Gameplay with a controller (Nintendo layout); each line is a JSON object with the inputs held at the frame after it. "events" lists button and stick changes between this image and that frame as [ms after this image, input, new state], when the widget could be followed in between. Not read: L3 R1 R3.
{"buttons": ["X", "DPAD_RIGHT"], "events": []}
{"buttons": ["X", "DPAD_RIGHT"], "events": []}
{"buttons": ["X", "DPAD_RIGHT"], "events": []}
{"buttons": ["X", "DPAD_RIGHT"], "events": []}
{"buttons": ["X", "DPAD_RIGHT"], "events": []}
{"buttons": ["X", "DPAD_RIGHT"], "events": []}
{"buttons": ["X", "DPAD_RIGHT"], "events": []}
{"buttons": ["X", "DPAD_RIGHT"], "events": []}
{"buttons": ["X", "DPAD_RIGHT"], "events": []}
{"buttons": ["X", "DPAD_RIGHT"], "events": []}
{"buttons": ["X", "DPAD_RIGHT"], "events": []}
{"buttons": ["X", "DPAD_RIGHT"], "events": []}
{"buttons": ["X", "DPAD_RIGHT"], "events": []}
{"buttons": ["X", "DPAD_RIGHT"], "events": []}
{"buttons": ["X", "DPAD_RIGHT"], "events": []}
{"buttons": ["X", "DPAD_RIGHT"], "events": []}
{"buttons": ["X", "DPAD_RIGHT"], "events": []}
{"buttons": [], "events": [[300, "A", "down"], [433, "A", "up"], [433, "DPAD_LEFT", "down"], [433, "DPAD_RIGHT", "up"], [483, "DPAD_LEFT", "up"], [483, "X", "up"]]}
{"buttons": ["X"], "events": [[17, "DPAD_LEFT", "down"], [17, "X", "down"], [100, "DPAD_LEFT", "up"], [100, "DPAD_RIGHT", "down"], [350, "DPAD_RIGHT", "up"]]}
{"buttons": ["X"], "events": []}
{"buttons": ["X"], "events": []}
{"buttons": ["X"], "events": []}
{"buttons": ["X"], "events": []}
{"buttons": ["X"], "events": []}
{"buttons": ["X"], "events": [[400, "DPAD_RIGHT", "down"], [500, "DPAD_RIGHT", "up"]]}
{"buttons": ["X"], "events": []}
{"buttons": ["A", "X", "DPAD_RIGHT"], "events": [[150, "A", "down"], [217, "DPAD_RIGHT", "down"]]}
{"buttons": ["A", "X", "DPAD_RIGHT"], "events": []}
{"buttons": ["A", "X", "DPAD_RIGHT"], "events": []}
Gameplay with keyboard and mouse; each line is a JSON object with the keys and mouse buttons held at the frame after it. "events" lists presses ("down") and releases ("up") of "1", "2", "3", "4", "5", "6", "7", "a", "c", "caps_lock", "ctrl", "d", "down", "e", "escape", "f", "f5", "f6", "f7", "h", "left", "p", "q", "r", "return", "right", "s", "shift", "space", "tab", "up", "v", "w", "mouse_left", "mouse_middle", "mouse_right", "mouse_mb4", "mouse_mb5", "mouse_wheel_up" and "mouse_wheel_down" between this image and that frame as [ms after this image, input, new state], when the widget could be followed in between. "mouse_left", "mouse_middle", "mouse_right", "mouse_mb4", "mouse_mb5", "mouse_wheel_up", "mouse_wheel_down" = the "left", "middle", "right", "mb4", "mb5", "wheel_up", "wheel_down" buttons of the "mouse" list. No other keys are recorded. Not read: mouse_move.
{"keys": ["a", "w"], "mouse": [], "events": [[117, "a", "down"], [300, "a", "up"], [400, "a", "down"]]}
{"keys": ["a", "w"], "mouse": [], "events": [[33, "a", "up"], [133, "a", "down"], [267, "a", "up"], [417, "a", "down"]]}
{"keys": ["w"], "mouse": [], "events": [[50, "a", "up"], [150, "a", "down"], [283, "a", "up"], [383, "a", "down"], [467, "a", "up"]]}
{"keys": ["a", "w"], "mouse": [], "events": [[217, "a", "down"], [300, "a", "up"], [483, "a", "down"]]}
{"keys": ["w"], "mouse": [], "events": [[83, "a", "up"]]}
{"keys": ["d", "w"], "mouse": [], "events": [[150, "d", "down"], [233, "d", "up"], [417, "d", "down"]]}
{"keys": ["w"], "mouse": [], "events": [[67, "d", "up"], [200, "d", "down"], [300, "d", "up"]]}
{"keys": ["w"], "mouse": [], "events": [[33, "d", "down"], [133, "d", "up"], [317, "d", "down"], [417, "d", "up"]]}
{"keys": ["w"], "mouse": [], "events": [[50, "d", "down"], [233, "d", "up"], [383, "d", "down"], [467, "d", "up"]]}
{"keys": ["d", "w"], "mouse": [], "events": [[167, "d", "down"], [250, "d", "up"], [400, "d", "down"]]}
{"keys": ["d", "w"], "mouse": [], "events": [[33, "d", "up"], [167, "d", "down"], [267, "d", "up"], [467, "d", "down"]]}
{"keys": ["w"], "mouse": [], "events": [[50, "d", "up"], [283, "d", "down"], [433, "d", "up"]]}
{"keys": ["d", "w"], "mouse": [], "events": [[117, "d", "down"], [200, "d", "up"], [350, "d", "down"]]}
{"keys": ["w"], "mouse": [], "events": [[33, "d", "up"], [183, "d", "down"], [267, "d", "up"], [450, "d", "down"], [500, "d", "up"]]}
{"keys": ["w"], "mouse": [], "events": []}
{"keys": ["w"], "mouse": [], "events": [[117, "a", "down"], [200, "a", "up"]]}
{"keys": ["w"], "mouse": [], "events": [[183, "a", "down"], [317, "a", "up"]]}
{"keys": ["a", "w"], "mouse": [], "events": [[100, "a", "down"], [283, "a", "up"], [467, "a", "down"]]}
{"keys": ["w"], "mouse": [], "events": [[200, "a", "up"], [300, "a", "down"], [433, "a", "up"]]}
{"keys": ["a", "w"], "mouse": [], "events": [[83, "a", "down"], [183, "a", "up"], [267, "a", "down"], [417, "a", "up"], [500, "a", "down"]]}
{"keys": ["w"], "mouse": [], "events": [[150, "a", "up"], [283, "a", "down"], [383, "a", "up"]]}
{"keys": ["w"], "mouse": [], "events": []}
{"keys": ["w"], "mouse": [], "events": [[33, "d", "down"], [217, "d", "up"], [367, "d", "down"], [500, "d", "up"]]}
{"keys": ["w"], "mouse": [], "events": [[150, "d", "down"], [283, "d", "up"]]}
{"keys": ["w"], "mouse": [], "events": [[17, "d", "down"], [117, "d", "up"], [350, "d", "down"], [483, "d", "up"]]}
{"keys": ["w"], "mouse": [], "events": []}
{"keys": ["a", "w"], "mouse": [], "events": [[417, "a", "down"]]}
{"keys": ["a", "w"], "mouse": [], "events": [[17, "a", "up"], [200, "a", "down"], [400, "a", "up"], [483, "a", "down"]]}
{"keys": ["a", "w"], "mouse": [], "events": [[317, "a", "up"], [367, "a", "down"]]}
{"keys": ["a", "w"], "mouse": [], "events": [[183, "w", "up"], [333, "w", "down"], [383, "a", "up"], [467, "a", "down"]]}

**WHAT THE TASK ASKS**
Please return every line of the data, unaltered.

**TASK OUTPUT**
Gameplay with a controller (Nintendo layout); each line is a JSON object with the inputs held at the frame after it. "events" lists button and stick changes between this image and that frame as [ms after this image, input, new state], when the widget could be followed in between. Not read: L3 R1 R3.
{"buttons": ["X", "DPAD_RIGHT"], "events": []}
{"buttons": ["X", "DPAD_RIGHT"], "events": []}
{"buttons": ["X", "DPAD_RIGHT"], "events": []}
{"buttons": ["X", "DPAD_RIGHT"], "events": []}
{"buttons": ["X", "DPAD_RIGHT"], "events": []}
{"buttons": ["X", "DPAD_RIGHT"], "events": []}
{"buttons": ["X", "DPAD_RIGHT"], "events": []}
{"buttons": ["X", "DPAD_RIGHT"], "events": []}
{"buttons": ["X", "DPAD_RIGHT"], "events": []}
{"buttons": ["X", "DPAD_RIGHT"], "events": []}
{"buttons": ["X", "DPAD_RIGHT"], "events": []}
{"buttons": ["X", "DPAD_RIGHT"], "events": []}
{"buttons": ["X", "DPAD_RIGHT"], "events": []}
{"buttons": ["X", "DPAD_RIGHT"], "events": []}
{"buttons": ["X", "DPAD_RIGHT"], "events": []}
{"buttons": ["X", "DPAD_RIGHT"], "events": []}
{"buttons": ["X", "DPAD_RIGHT"], "events": []}
{"buttons": [], "events": [[300, "A", "down"], [433, "A", "up"], [433, "DPAD_LEFT", "down"], [433, "DPAD_RIGHT", "up"], [483, "DPAD_LEFT", "up"], [483, "X", "up"]]}
{"buttons": ["X"], "events": [[17, "DPAD_LEFT", "down"], [17, "X", "down"], [100, "DPAD_LEFT", "up"], [100, "DPAD_RIGHT", "down"], [350, "DPAD_RIGHT", "up"]]}
{"buttons": ["X"], "events": []}
{"buttons": ["X"], "events": []}
{"buttons": ["X"], "events": []}
{"buttons": ["X"], "events": []}
{"buttons": ["X"], "events": []}
{"buttons": ["X"], "events": [[400, "DPAD_RIGHT", "down"], [500, "DPAD_RIGHT", "up"]]}
{"buttons": ["X"], "events": []}
{"buttons": ["A", "X", "DPAD_RIGHT"], "events": [[150, "A", "down"], [217, "DPAD_RIGHT", "down"]]}
{"buttons": ["A", "X", "DPAD_RIGHT"], "events": []}
{"buttons": ["A", "X", "DPAD_RIGHT"], "events": []}
Gameplay with keyboard and mouse; each line is a JSON object with the keys and mouse buttons held at the frame after it. "events" lists presses ("down") and releases ("up") of "1", "2", "3", "4", "5", "6", "7", "a", "c", "caps_lock", "ctrl", "d", "down", "e", "escape", "f", "f5", "f6", "f7", "h", "left", "p", "q", "r", "return", "right", "s", "shift", "space", "tab", "up", "v", "w", "mouse_left", "mouse_middle", "mouse_right", "mouse_mb4", "mouse_mb5", "mouse_wheel_up" and "mouse_wheel_down" between this image and that frame as [ms after this image, input, new state], when the widget could be followed in between. "mouse_left", "mouse_middle", "mouse_right", "mouse_mb4", "mouse_mb5", "mouse_wheel_up", "mouse_wheel_down" = the "left", "middle", "right", "mb4", "mb5", "wheel_up", "wheel_down" buttons of the "mouse" list. No other keys are recorded. Not read: mouse_move.
{"keys": ["a", "w"], "mouse": [], "events": [[117, "a", "down"], [300, "a", "up"], [400, "a", "down"]]}
{"keys": ["a", "w"], "mouse": [], "events": [[33, "a", "up"], [133, "a", "down"], [267, "a", "up"], [417, "a", "down"]]}
{"keys": ["w"], "mouse": [], "events": [[50, "a", "up"], [150, "a", "down"], [283, "a", "up"], [383, "a", "down"], [467, "a", "up"]]}
{"keys": ["a", "w"], "mouse": [], "events": [[217, "a", "down"], [300, "a", "up"], [483, "a", "down"]]}
{"keys": ["w"], "mouse": [], "events": [[83, "a", "up"]]}
{"keys": ["d", "w"], "mouse": [], "events": [[150, "d", "down"], [233, "d", "up"], [417, "d", "down"]]}
{"keys": ["w"], "mouse": [], "events": [[67, "d", "up"], [200, "d", "down"], [300, "d", "up"]]}
{"keys": ["w"], "mouse": [], "events": [[33, "d", "down"], [133, "d", "up"], [317, "d", "down"], [417, "d", "up"]]}
{"keys": ["w"], "mouse": [], "events": [[50, "d", "down"], [233, "d", "up"], [383, "d", "down"], [467, "d", "up"]]}
{"keys": ["d", "w"], "mouse": [], "events": [[167, "d", "down"], [250, "d", "up"], [400, "d", "down"]]}
{"keys": ["d", "w"], "mouse": [], "events": [[33, "d", "up"], [167, "d", "down"], [267, "d", "up"], [467, "d", "down"]]}
{"keys": ["w"], "mouse": [], "events": [[50, "d", "up"], [283, "d", "down"], [433, "d", "up"]]}
{"keys": ["d", "w"], "mouse": [], "events": [[117, "d", "down"], [200, "d", "up"], [350, "d", "down"]]}
{"keys": ["w"], "mouse": [], "events": [[33, "d", "up"], [183, "d", "down"], [267, "d", "up"], [450, "d", "down"], [500, "d", "up"]]}
{"keys": ["w"], "mouse": [], "events": []}
{"keys": ["w"], "mouse": [], "events": [[117, "a", "down"], [200, "a", "up"]]}
{"keys": ["w"], "mouse": [], "events": [[183, "a", "down"], [317, "a", "up"]]}
{"keys": ["a", "w"], "mouse": [], "events": [[100, "a", "down"], [283, "a", "up"], [467, "a", "down"]]}
{"keys": ["w"], "mouse": [], "events": [[200, "a", "up"], [300, "a", "down"], [433, "a", "up"]]}
{"keys": ["a", "w"], "mouse": [], "events": [[83, "a", "down"], [183, "a", "up"], [267, "a", "down"], [417, "a", "up"], [500, "a", "down"]]}
{"keys": ["w"], "mouse": [], "events": [[150, "a", "up"], [283, "a", "down"], [383, "a", "up"]]}
{"keys": ["w"], "mouse": [], "events": []}
{"keys": ["w"], "mouse": [], "events": [[33, "d", "down"], [217, "d", "up"], [367, "d", "down"], [500, "d", "up"]]}
{"keys": ["w"], "mouse": [], "events": [[150, "d", "down"], [283, "d", "up"]]}
{"keys": ["w"], "mouse": [], "events": [[17, "d", "down"], [117, "d", "up"], [350, "d", "down"], [483, "d", "up"]]}
{"keys": ["w"], "mouse": [], "events": []}
{"keys": ["a", "w"], "mouse": [], "events": [[417, "a", "down"]]}
{"keys": ["a", "w"], "mouse": [], "events": [[17, "a", "up"], [200, "a", "down"], [400, "a", "up"], [483, "a", "down"]]}
{"keys": ["a", "w"], "mouse": [], "events": [[317, "a", "up"], [367, "a", "down"]]}
{"keys": ["a", "w"], "mouse": [], "events": [[183, "w", "up"], [333, "w", "down"], [383, "a", "up"], [467, "a", "down"]]}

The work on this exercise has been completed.